February 2, 2023
By: Kevin
精确统计clojure中的代码, 注释, 空行
cloc为代表的代码行数统计工具统计代码行数的时候, 比较傻, 只会把 ; 开头的当成注释.
以下的注释类型都不会被统计到, 结果不太准确.
- 富注释
(comment ...) - 文档字符串
docstring - 行间注释
要准确统计到这些内容, 需要我们的代码统计工具能够解析clojure的代码, 也就是需要个语法解析器.
正好rewrite-clj, 日渐成熟, 支撑起了一套代码重构, 分析的工具链.
稍微做了下尝试, 很简单就实现了一个clojure的精准代码行数统计器.
babashka脚本
babashka已经内置了rewrite-clj, 只需引入specter来做数据结构遍历, doric来绘控制台的表格
(require '[babashka.deps :as deps])
(deps/add-deps '{:deps {com.rpl/specter {:mvn/version "1.1.4"}
doric {:mvn/version "0.9.0"}}})
生成类似下面的统计
|------+-------+---------------+--------+----------|
| Ext | Files | Lines of Code | Spaces | Comments |
|------+-------+---------------+--------+----------|
| .clj | 1 | 357 | 208 | 165 |
| ____ | _____ | _____________ | ______ | ________ |
| SUM: | 1 | 357 | 208 | 165 |
|------+-------+---------------+--------+----------|
代码主体
下面把主要的函贴出来
(require '[clojure.java.io :as io]
'[clojure.pprint :as pp]
'[clojure.string :as str]
'[rewrite-clj.parser :as parser]
'[rewrite-clj.node :as node]
'[com.rpl.specter :as specter]
'[doric.core :as doric])

○ ○ ○

▶ **任务条目 a**
请从下方记录中提取自含有“This check confirms”的一行至含有“October 2005)”的一行（首尾两行均包括在内）的各行，逐字照录，并在答案中略去图片。

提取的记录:

○ ○ ○

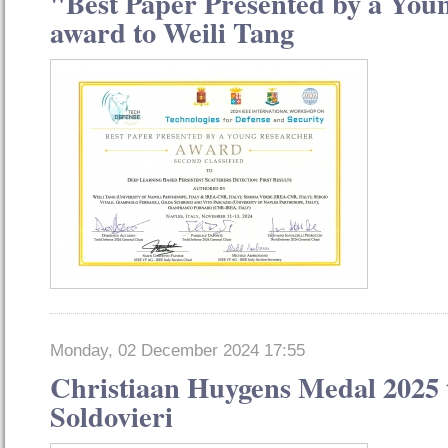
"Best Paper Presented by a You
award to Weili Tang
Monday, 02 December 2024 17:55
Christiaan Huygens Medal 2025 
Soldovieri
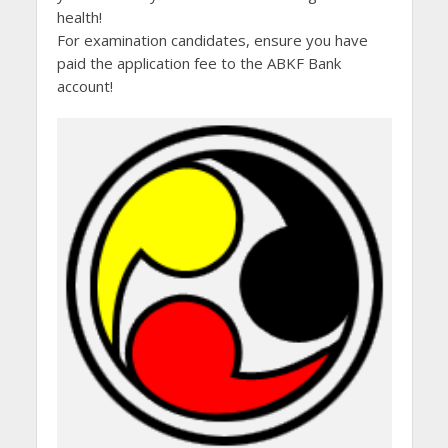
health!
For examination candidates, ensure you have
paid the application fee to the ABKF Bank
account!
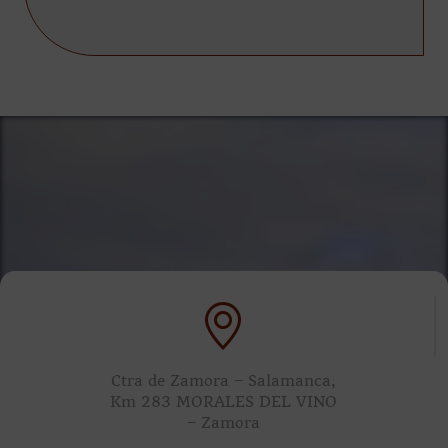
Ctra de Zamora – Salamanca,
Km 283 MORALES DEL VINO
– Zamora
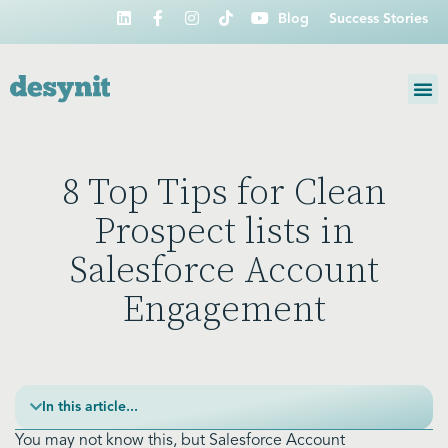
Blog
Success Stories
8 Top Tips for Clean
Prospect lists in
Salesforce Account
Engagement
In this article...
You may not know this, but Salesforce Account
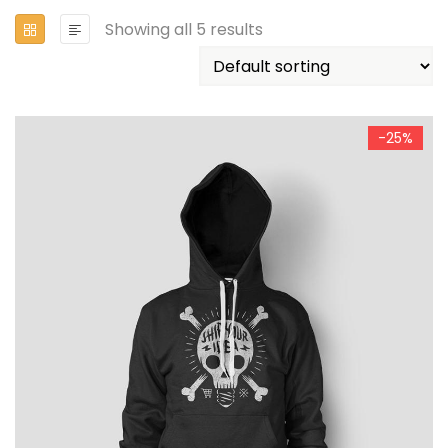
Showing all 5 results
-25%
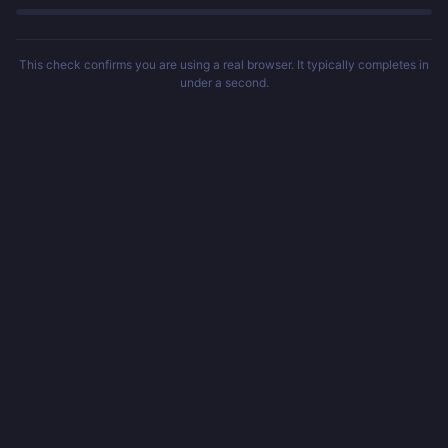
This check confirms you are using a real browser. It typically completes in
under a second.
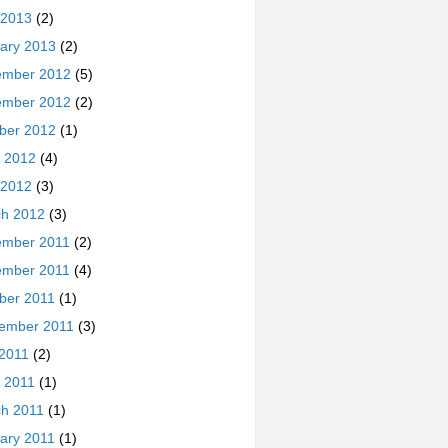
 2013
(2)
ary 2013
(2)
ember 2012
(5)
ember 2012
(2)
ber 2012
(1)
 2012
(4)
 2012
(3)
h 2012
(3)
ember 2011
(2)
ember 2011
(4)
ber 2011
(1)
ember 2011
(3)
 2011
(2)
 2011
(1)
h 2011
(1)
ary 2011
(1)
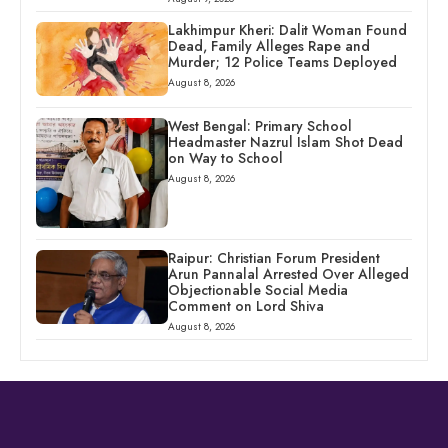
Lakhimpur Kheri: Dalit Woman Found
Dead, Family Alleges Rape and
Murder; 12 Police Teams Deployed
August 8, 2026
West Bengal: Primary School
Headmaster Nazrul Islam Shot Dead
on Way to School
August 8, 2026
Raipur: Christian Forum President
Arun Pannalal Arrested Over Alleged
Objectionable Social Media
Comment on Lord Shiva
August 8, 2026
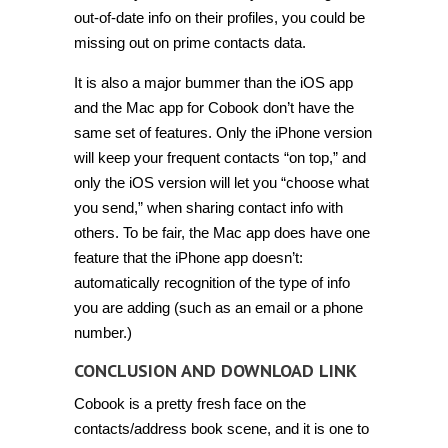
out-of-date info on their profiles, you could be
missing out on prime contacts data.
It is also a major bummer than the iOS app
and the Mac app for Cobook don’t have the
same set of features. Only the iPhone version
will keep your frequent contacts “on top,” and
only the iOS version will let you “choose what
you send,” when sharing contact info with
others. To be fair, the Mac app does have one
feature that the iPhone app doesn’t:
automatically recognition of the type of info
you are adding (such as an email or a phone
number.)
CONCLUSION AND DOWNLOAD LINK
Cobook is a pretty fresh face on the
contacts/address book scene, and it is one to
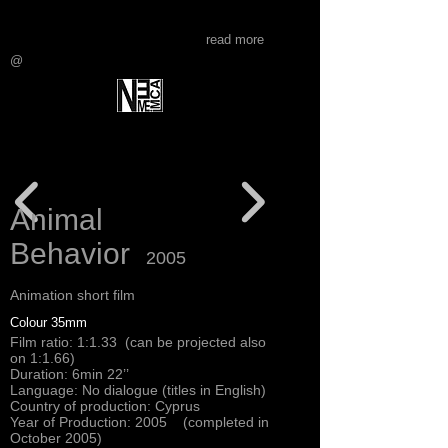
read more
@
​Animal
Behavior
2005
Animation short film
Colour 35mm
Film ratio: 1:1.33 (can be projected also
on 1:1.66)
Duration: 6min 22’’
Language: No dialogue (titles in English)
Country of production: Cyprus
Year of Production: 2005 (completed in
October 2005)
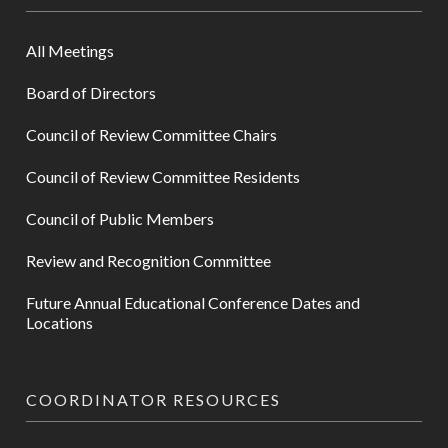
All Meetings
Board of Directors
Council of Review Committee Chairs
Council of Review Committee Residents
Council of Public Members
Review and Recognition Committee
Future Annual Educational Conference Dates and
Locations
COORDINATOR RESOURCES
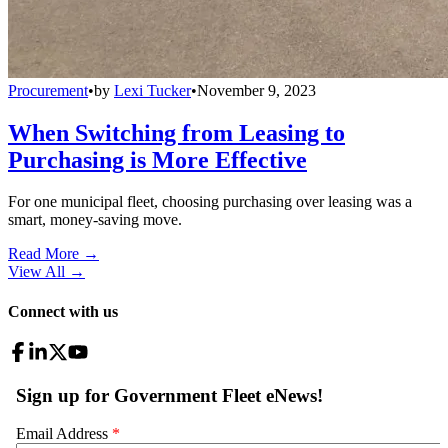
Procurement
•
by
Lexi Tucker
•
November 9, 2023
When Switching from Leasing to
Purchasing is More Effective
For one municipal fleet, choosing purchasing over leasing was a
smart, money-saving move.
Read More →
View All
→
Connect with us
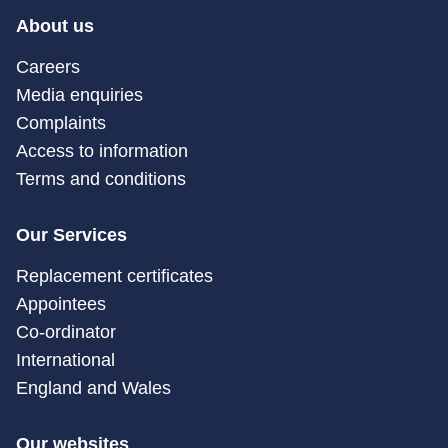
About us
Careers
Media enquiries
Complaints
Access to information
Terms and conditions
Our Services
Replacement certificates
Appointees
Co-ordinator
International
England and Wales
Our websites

○ ○ ○

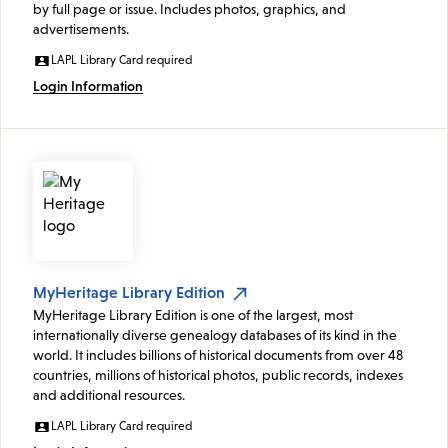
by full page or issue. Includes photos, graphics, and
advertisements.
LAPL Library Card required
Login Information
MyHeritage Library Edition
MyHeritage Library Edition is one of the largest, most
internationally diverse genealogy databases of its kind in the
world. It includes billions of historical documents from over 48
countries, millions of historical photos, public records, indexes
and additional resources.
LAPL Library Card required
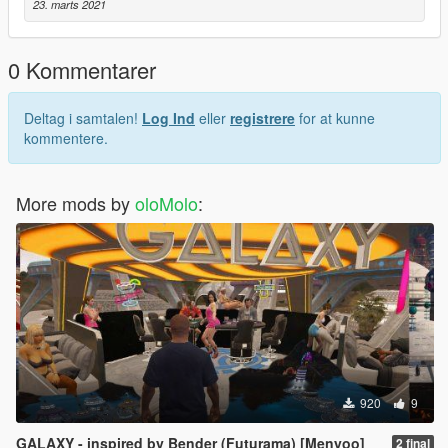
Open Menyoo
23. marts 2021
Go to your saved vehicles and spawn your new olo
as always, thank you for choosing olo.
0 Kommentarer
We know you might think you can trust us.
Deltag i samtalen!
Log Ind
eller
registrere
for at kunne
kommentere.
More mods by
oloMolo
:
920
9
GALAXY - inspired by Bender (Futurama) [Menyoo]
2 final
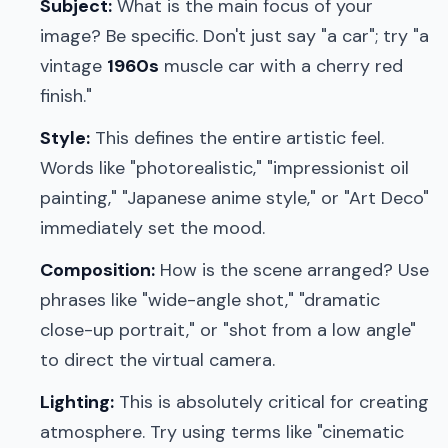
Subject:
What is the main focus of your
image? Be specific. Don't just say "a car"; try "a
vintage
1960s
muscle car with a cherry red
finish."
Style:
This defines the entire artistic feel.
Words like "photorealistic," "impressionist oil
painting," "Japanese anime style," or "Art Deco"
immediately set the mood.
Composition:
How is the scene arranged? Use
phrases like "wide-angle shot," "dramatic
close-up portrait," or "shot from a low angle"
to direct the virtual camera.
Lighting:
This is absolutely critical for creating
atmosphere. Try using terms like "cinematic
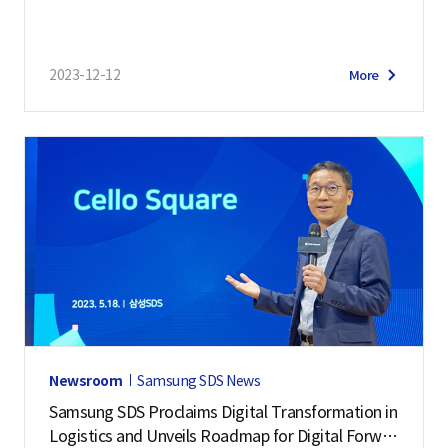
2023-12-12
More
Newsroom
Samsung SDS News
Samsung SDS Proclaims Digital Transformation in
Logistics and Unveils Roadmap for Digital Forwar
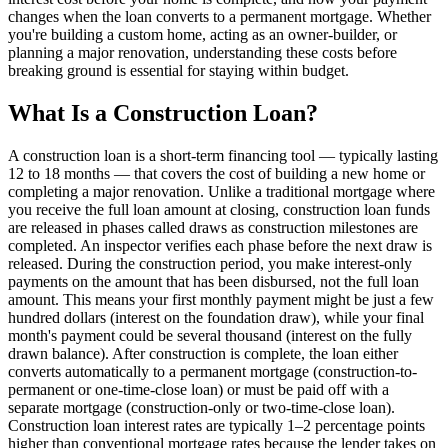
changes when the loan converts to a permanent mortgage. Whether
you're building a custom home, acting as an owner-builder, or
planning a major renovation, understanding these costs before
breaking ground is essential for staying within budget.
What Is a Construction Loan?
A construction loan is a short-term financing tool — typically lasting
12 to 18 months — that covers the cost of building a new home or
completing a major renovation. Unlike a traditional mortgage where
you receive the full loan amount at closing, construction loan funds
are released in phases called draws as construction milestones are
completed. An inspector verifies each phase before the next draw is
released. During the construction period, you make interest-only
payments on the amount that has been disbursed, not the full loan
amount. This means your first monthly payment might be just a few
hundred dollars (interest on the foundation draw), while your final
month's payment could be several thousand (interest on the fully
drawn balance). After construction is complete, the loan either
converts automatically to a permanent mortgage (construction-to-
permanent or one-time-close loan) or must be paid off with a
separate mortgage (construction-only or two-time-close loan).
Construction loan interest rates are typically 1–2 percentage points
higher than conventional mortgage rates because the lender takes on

○ ○ ○

▶ **任务条目 b**
判断下列陈述是否与关于Clojure代码行数统计的文本片段相符，逐条回答“是”或“否”，并一字不差地引用文中起决定作用的词句：(i) cloc一类工具只把以 ; 开头的内容当作注释；(ii) babashka需要另行引入rewrite-clj；(iii) 控制台表格是用specter绘制的。

▶ **练习答案 a**
This check confirms you are using a real browser. It typically completes in
under a second.
 2013
(2)
ary 2013
(2)
ember 2012
(5)
ember 2012
(2)
ber 2012
(1)
 2012
(4)
 2012
(3)
h 2012
(3)
ember 2011
(2)
ember 2011
(4)
ber 2011
(1)
ember 2011
(3)
 2011
(2)
 2011
(1)
h 2011
(1)
ary 2011
(1)
Lakhimpur Kheri: Dalit Woman Found
Dead, Family Alleges Rape and
Murder; 12 Police Teams Deployed
August 8, 2026
West Bengal: Primary School
Headmaster Nazrul Islam Shot Dead
on Way to School
August 8, 2026
Raipur: Christian Forum President
Arun Pannalal Arrested Over Alleged
Objectionable Social Media
Comment on Lord Shiva
August 8, 2026
out-of-date info on their profiles, you could be
missing out on prime contacts data.
It is also a major bummer than the iOS app
and the Mac app for Cobook don’t have the
same set of features. Only the iPhone version
will keep your frequent contacts “on top,” and
only the iOS version will let you “choose what
you send,” when sharing contact info with
others. To be fair, the Mac app does have one
feature that the iPhone app doesn’t:
automatically recognition of the type of info
you are adding (such as an email or a phone
number.)
CONCLUSION AND DOWNLOAD LINK
Cobook is a pretty fresh face on the
contacts/address book scene, and it is one to
read more
@
​Animal
Behavior
2005
Animation short film
Colour 35mm
Film ratio: 1:1.33 (can be projected also
on 1:1.66)
Duration: 6min 22’’
Language: No dialogue (titles in English)
Country of production: Cyprus
Year of Production: 2005 (completed in
October 2005)

▶ **练习答案 b**
(i) 是。“只会把 ; 开头的当成注释”
(ii) 否。“babashka已经内置了rewrite-clj”
(iii) 否。“doric来绘控制台的表格”